Most recently, she served as the inaugural Chief Wellbeing Officer at the Central Intelligence Agency, where she designed and executed the first-ever Congressionally mandated workforce well-being strategy for the U.S. Intelligence Community — a role that required balancing data, human behavior, and the mission-critical performance of a workforce in one of the most demanding environments imaginable.
At the core of her work is a simple but far-reaching belief: “There’s not an aspect of anyone’s life that is not impacted by their state of well-being,” Posa said.
It’s a perspective shaped as much by lived experience as by professional expertise, reflecting the intellectual foundation she built on The Hill decades ago. “Denison helped me discover psychology as an interest area,” she said. “And those classes still have such strong applicability to what I do now, 30 years into my career.”

On May 6, Posa will bring her insights back to the Denison community as part of Share, Lift, Lead, a virtual series designed by the Office of Alumni & Family Engagement to spark connection and meaningful conversation. In her session, Why Well-Being is Critical to our Success, she will guide participants through practical and personal explorations, including a live “Well-being Wheel” assessment that helps individuals consider the many dimensions of their lives.
The session demonstrates both the urgency of the moment and the evolution within her field. In a world defined by disruption, burnout, and persistent demands, Posa emphasizes that well-being is not a luxury — it is essential.
“We have so many opportunities throughout our lives to improve our well-being by making intentional decisions and choices each day,” she said. “Identifying ways to further prioritize wellbeing in our work and lives can exponentially impact our happiness, longevity, and performance levels.”
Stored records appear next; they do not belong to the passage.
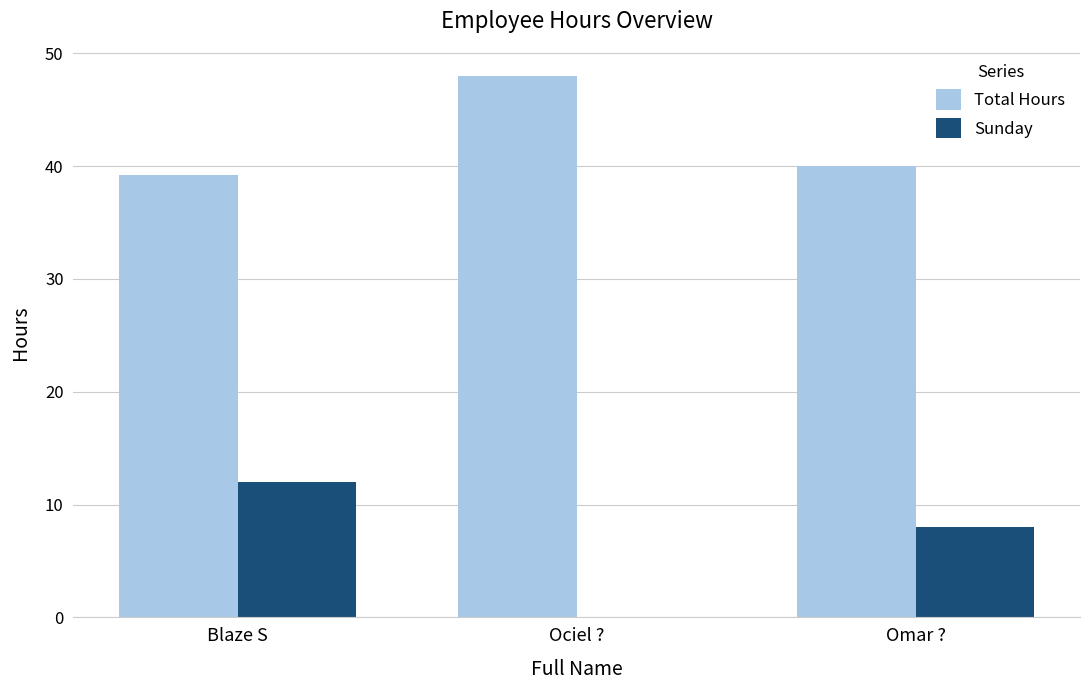

Which category has the highest value across all series?

Ociel ?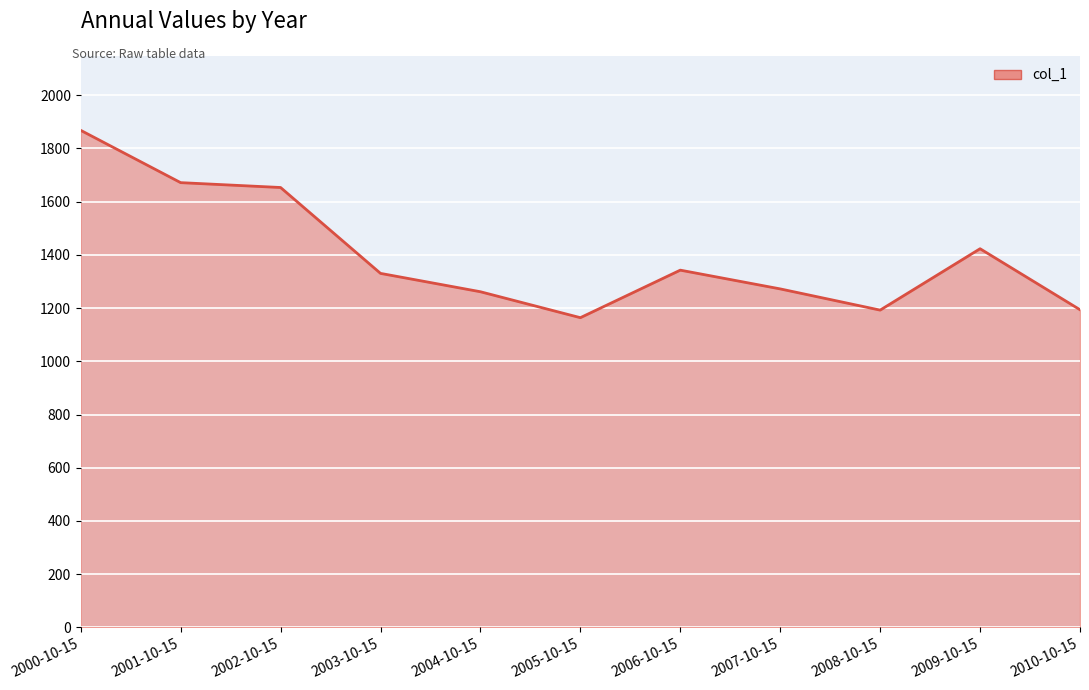

Where is the data nearest to the value 1515?

2009-10-15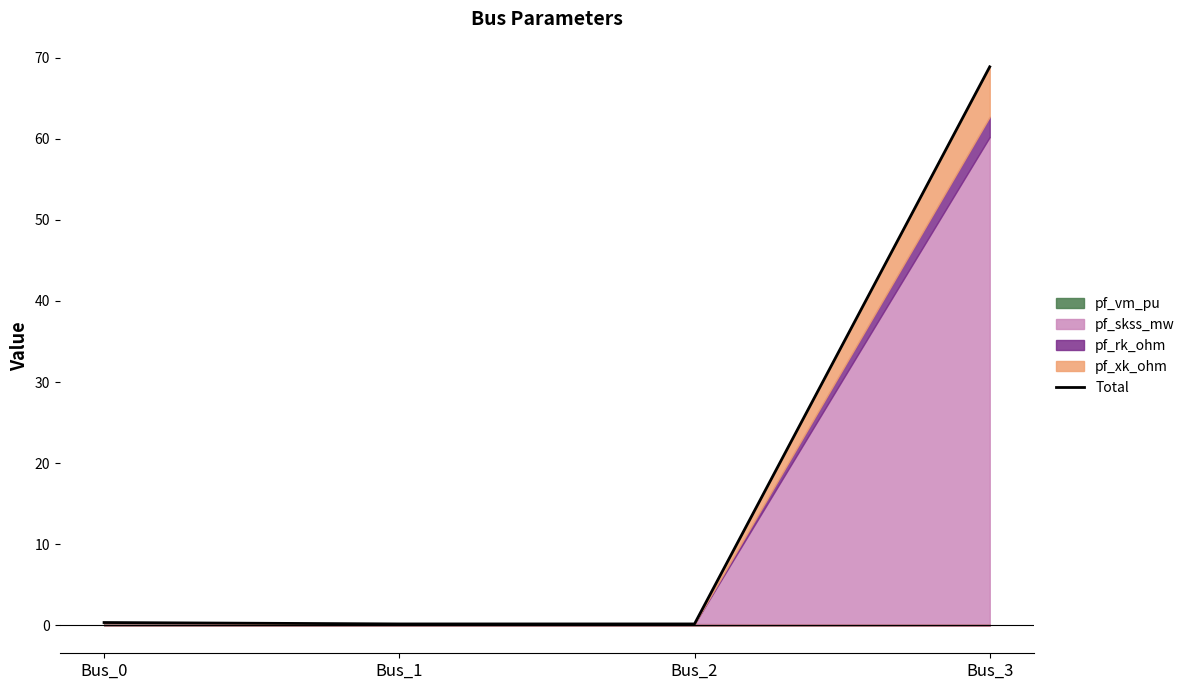

Rank the categories by value from lowest to highest.

Bus_1, Bus_2, Bus_0, Bus_3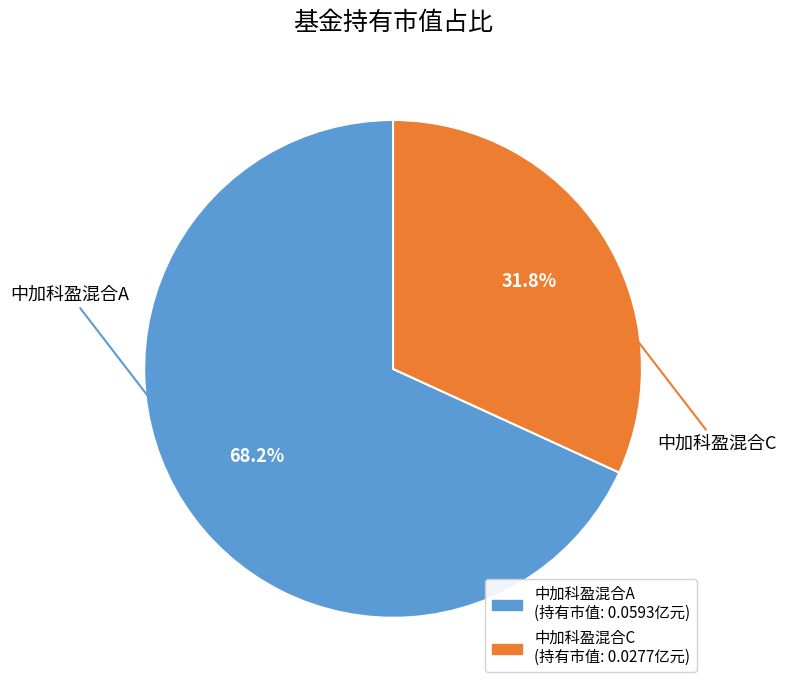

What percentage is NOT represented by 中加科盈混合A?

31.8%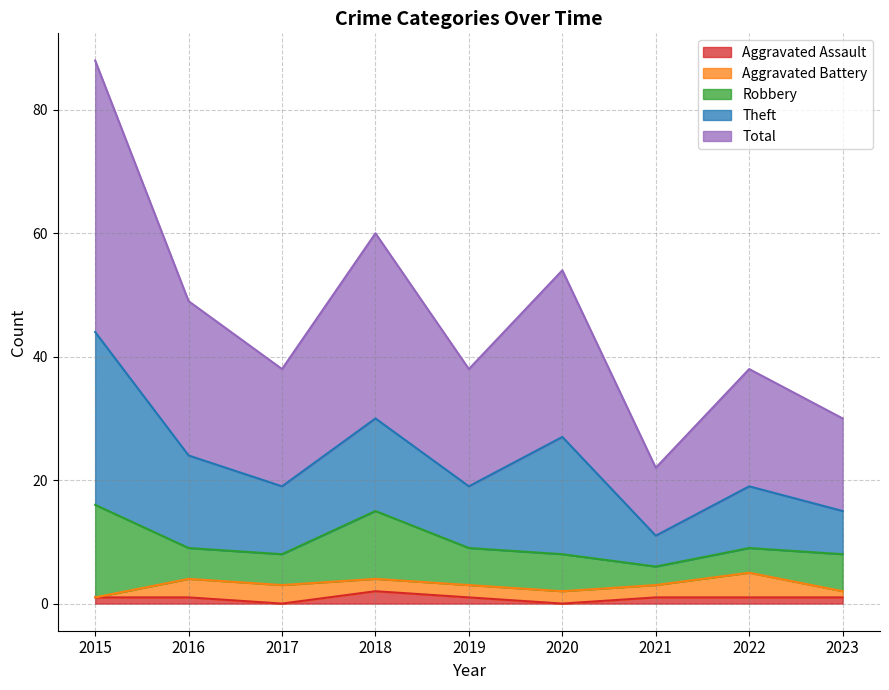

What is the maximum value shown in the chart?

44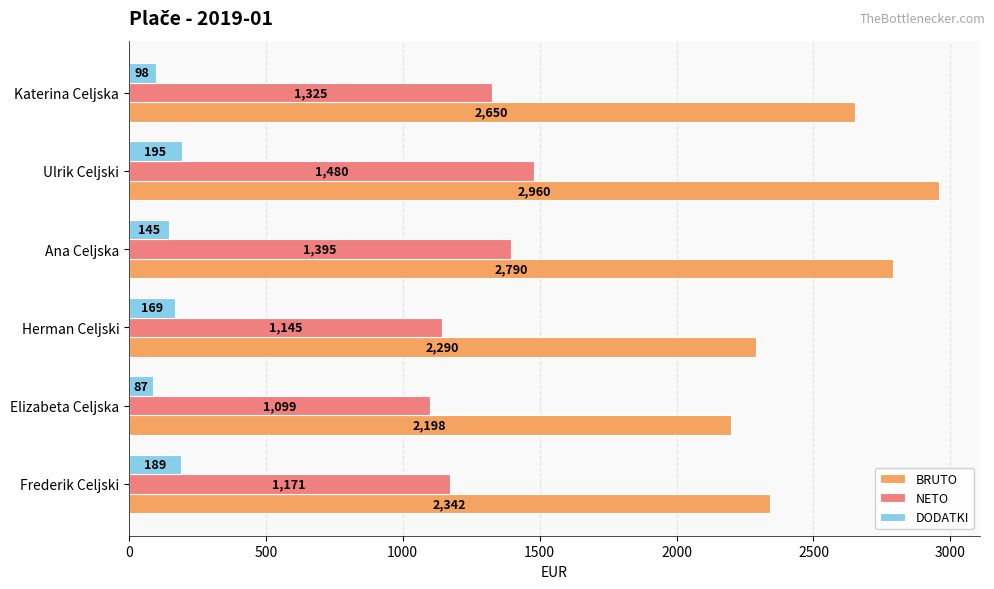

At Ulrik Celjski, list the series in order from largest to smallest.

BRUTO, NETO, DODATKI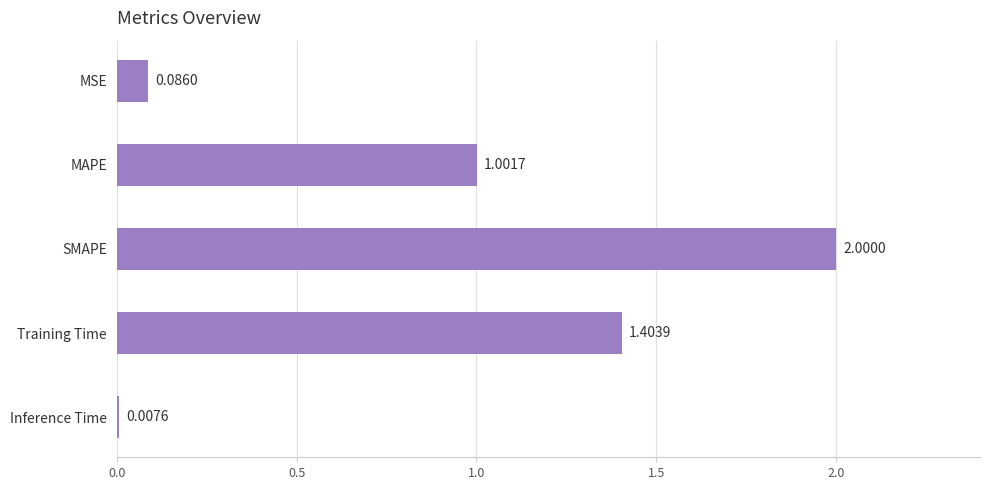

Which category has the highest value across all series?

SMAPE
For Posa, returning to Denison is about more than just sharing knowledge. It’s an opportunity to give back to a community that helped shape her. “At this point in my career, it’s about paying it forward,” she said. “My goal is to ensure the science of wellbeing can help individuals shape better lives and ensure leaders design better workplaces, which will enable us all to have a better future.
Her story is a testament to what happens when students are given space to explore and to question, to ultimately define a career founded in passion and purpose. A Denison education doesn’t prescribe a single path but instead equips graduates to create their own — and to lead others along the way.
“For me, Denison enabled me to embrace my own independence and see my own potential,” Posa said. “I learned who I was and I discovered the impact I wanted to have on the world.”